● **Challenges**
A) Reproduce word for word everything in the open source article from "Despite his age" down to "of your country.".
B) Pick up the article on how its writer stumbled upon open source at the point where it stops, and write what comes next.

Saturday, October 14, 2006

How I stumbled upon open source

If this reads like an article, that's because it is one. I wrote this for Digit magazine.

Venky

Sometimes, one good question is enough to change our lives. For me that
one question came like a bolt from the blue in January 1997, when I
interviewed a distinguished professor, Ken Keniston, Andrew W. Mellon
Professor of Human Development in the Program in Science, Technology,
and Society at Massachusetts Institute of Technology.

“Why is it that you produce software for the rest of the world, but very
little for your own country?” Prof. Keniston asked.

The software exports business was in a gung-ho mood, fears of the Y2K
bug was driving business to Indian companies and the domestic IT
industry was a poor cousin of the dollar-earning software exports
business.

Back then, I was a journalist and was trained to ask questions so I
asked the good professor to explain what he meant.

Despite his age and seniority, Professor Keniston was not one of those
Americans who sticks to the safe harbor of five star hotels in Indian
cities. He had systematically visited several e-government projects in
rural Madhya Pradesh, Tamil Nadu and other places and tracked their
progress over the years. A social psychologist by training, Professor
Keniston has a keen interest in seeing how rural India uses computers,
email, and the web to promote development, political transparency, and
social justice.

“Your country is very strange. All software is available only in
English, an alien language spoken by a small percentage of your country.
There is very little software available in Indian languages like Hindi
or Tamil,” replied Prof. Keniston.

My first reaction (like most others, as I subsequently found out) was,
“Why should people who speak Hindi and other Indian languages, need
computers?” To my mind, computers were an urbanized, westernized
phenomenon and the idea of rural non-English speaking people using
computers was an alien thought.

● **Supplied data**
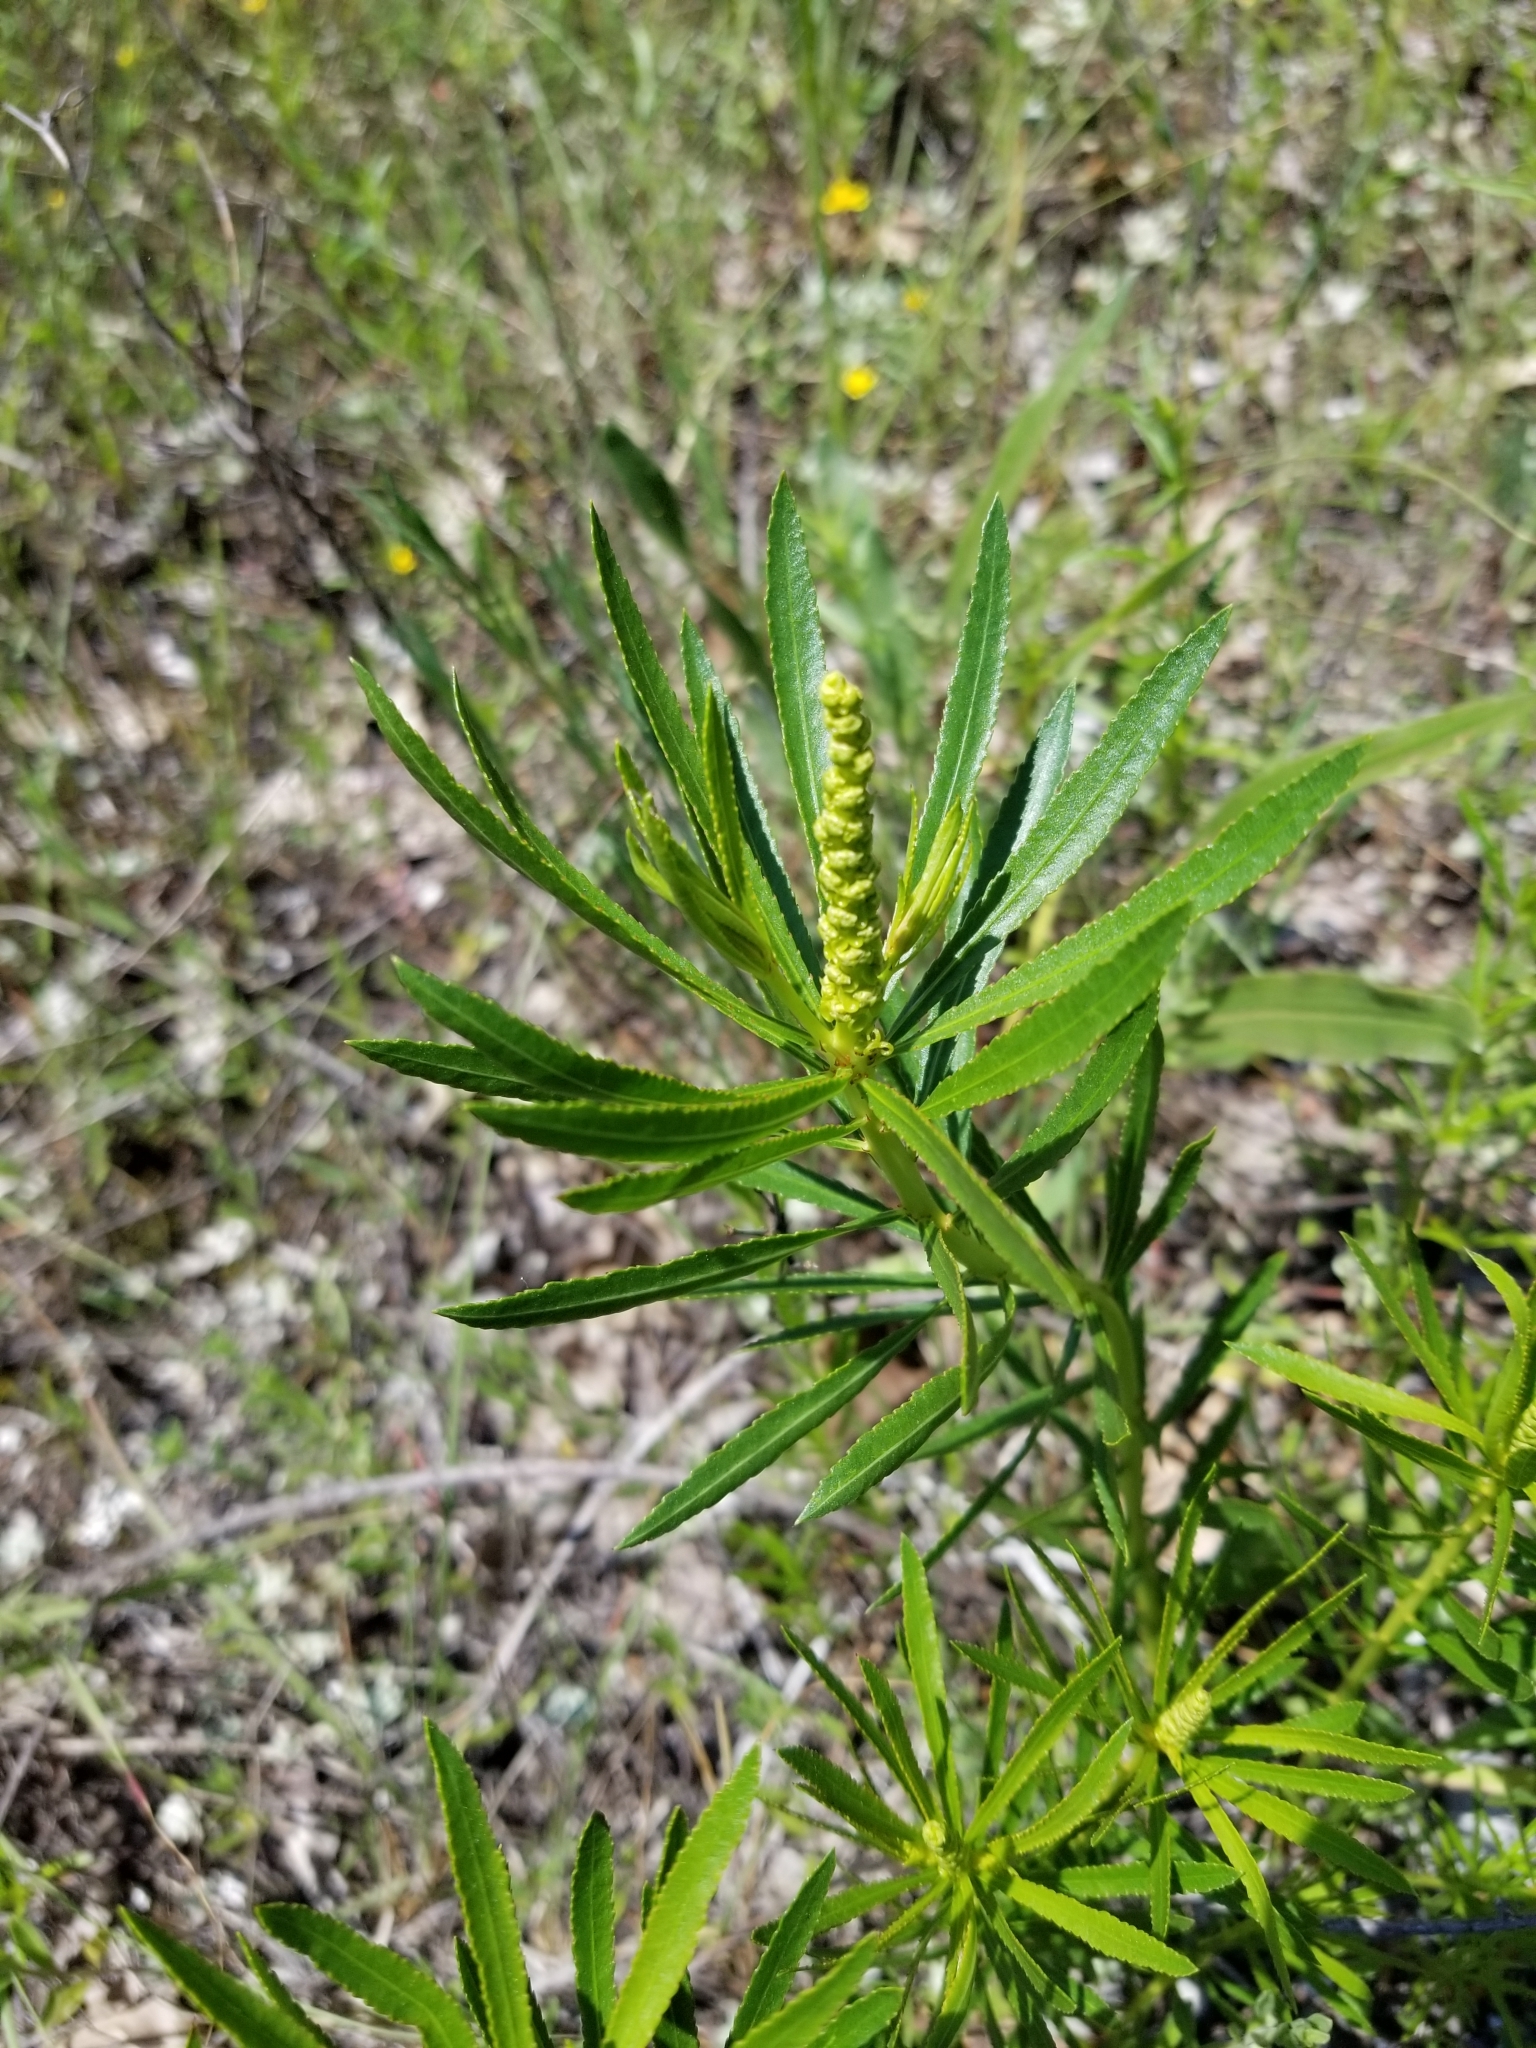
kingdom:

● **Written answers**
A)
Despite his age and seniority, Professor Keniston was not one of those
Americans who sticks to the safe harbor of five star hotels in Indian
cities. He had systematically visited several e-government projects in
rural Madhya Pradesh, Tamil Nadu and other places and tracked their
progress over the years. A social psychologist by training, Professor
Keniston has a keen interest in seeing how rural India uses computers,
email, and the web to promote development, political transparency, and
social justice.

“Your country is very strange. All software is available only in
English, an alien language spoken by a small percentage of your country.

B)
The interview was published and we kept in touch over the Internet,
which was a new media in India at that time. I kept sending Prof.
Keniston news items on language computing that I found on the Internet
and gradually developed an interest in this area. A few months later, on
the front page of my news paper, I read about Harsh Kumar, the General
Manager of Konkan Railways who had developed Indian language fonts that
he was giving away free. Manu Parpia who was then President of
Manufacturers Association of Information Technology (MAIT) liked the
idea. Manu and Vinnie Mehta, Executive Director of MAIT helped us set up
a stall at the IT India/Comdex 97 event in Delhi in December 1997 where
we launched these fonts under the BharatBhasha initiative. That was an
experience that truly brought home the need that Prof. Keniston had so
astutely perceived.

At the event, Harsh and I were giving demos of the Indian language fonts
and those interested could download the fonts from the Internet. But, as
John Lennon said, “Life is what happens to you when you are busy making
other plans.” For many of the people visiting our stall, this was the
first time they had seen a computer working in Indian languages and they
were blown away by what they had seen. They wanted to know how they
could use their own computers in Indian languages and they wanted the
software NOW.

From bearded sadhus to sarkari babus, they all wanted a copy of the
fonts immediately. Most of them went to an adjacent hall in Pragati
Maidan (if you have been there, you know how big a place that is),
bought a whole box of floppies, gave us one and asked us to copy our
fonts onto it. Over the four days of the exhibition, we gave away
thousands of copies of the fonts and got tremendous appreciation for our
efforts at democratizing technology.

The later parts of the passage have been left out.